Was wird im Hauptteil der Arbeit behandelt?
Der Hauptteil gliedert sich in eine detaillierte Einzelanalyse von zehn Landschaftsbildern, gefolgt von einer Untersuchung der Einflüsse durch Rousseau und Cézanne sowie einer theoretischen Diskussion über Stilkriterien der Neuen Sachlichkeit.
Welche Schlüsselwörter charakterisieren diese Arbeit?
Die Arbeit lässt sich durch Begriffe wie Max Beckmann, Landschaftsmalerei, Neue Sachlichkeit, Magischer Realismus, Bildraum, Raumkonzeption und moderne Malerei charakterisieren.
Inwiefern beeinflusste die "Synagoge" (1919) Beckmanns Entwicklung?
Die "Synagoge" gilt als Schlüsselwerk, da sich Beckmann hier erstmals intensiv mit kubistischen Elementen und einer komplexen, rätselhaften Bildkonstruktion auseinandersetzt, was einen wichtigen Schritt in seiner stilistischen Entwicklung markiert.

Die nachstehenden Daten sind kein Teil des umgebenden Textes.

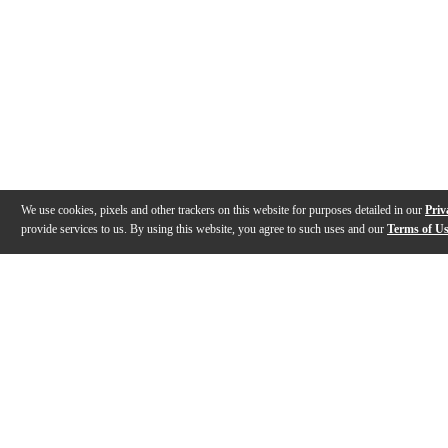
We use cookies, pixels and other trackers on this website for purposes detailed in our
Priv
provide services to us. By using this website, you agree to such uses and our
Terms of U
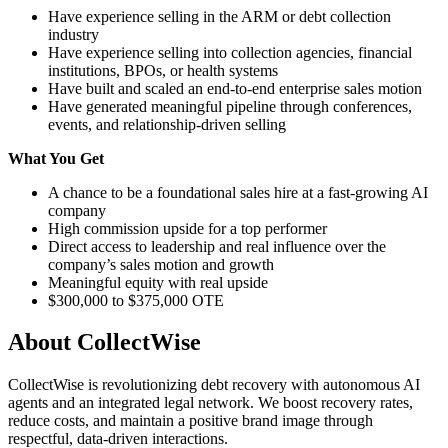
Have experience selling in the ARM or debt collection
industry
Have experience selling into collection agencies, financial
institutions, BPOs, or health systems
Have built and scaled an end-to-end enterprise sales motion
Have generated meaningful pipeline through conferences,
events, and relationship-driven selling
What You Get
A chance to be a foundational sales hire at a fast-growing AI
company
High commission upside for a top performer
Direct access to leadership and real influence over the
company’s sales motion and growth
Meaningful equity with real upside
$300,000 to $375,000 OTE
About
CollectWise
CollectWise is revolutionizing debt recovery with autonomous AI
agents and an integrated legal network. We boost recovery rates,
reduce costs, and maintain a positive brand image through
respectful, data-driven interactions.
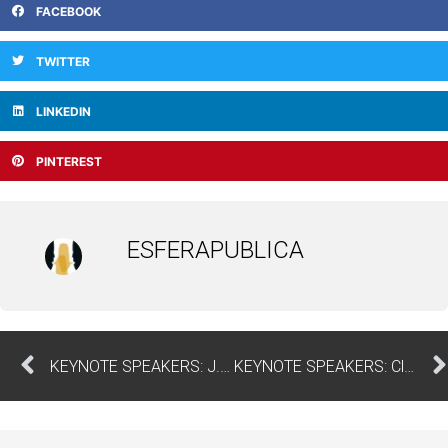
FACEBOOK
TWITTER
LINKEDIN
PINTEREST
ESFERAPUBLICA
KEYNOTE SPEAKERS: J. Paulo Serra – University of Beira Interior
KEYNOTE SPEAKERS: Cláudia Álvares | ISCTE – University Institute of Lisbon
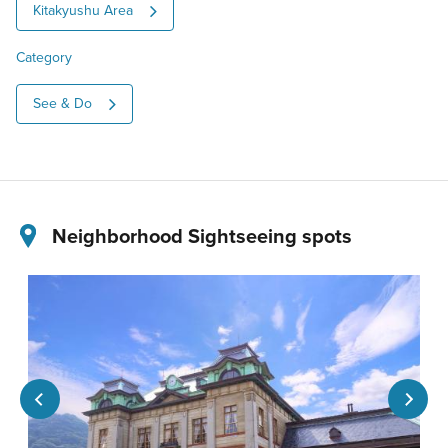
Kitakyushu Area
Category
See & Do
Neighborhood Sightseeing spots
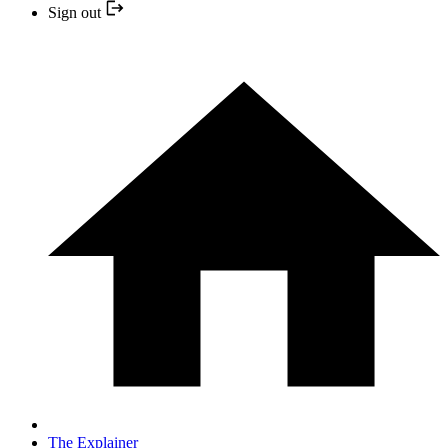
Sign out
The Explainer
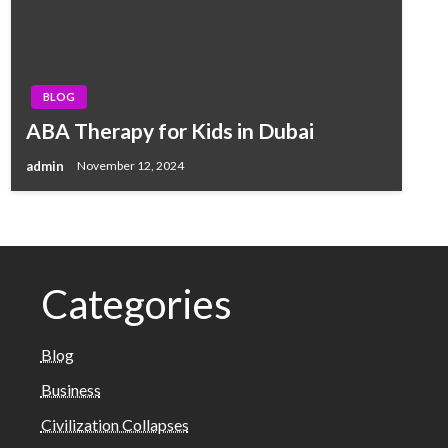
BLOG
ABA Therapy for Kids in Dubai
admin
November 12, 2024
Categories
Blog
Business
Civilization Collapses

Was unterscheidet Beckmanns Raumdarstellung von der Neuen Sachlichkeit?
Während die Neue Sachlichkeit oft eine distanzierte, determinierte Sicht bietet, dynamisiert Beckmann durch unterschiedliche Wahrnehmungsvorgänge und eine bewusste Öffnung des Raumes seine Bildwelten und stellt dem Zeitgeist des Niedergangs das "Prinzip Hoffnung" entgegen.